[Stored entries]
Content starts

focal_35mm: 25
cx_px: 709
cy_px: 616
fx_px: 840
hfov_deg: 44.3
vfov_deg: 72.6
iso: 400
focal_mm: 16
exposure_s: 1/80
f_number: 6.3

Content ends
Content starts

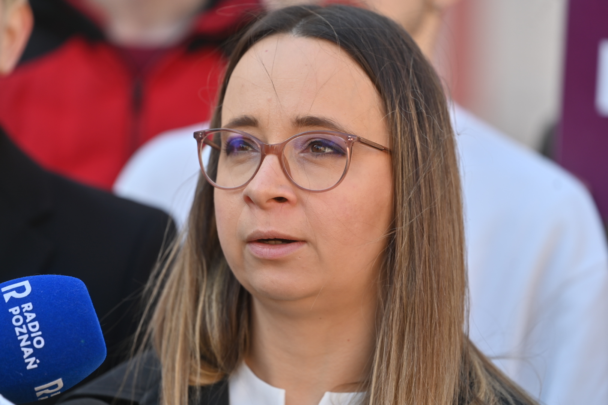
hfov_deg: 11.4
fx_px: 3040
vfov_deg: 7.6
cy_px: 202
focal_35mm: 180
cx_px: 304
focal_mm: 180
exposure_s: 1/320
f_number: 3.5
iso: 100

Content ends

From the records above, repeat exactly the lines from the one with "focal_35mm: 25" through the one with "f_number: 6.3", both included.

Response box -
focal_35mm: 25
cx_px: 709
cy_px: 616
fx_px: 840
hfov_deg: 44.3
vfov_deg: 72.6
iso: 400
focal_mm: 16
exposure_s: 1/80
f_number: 6.3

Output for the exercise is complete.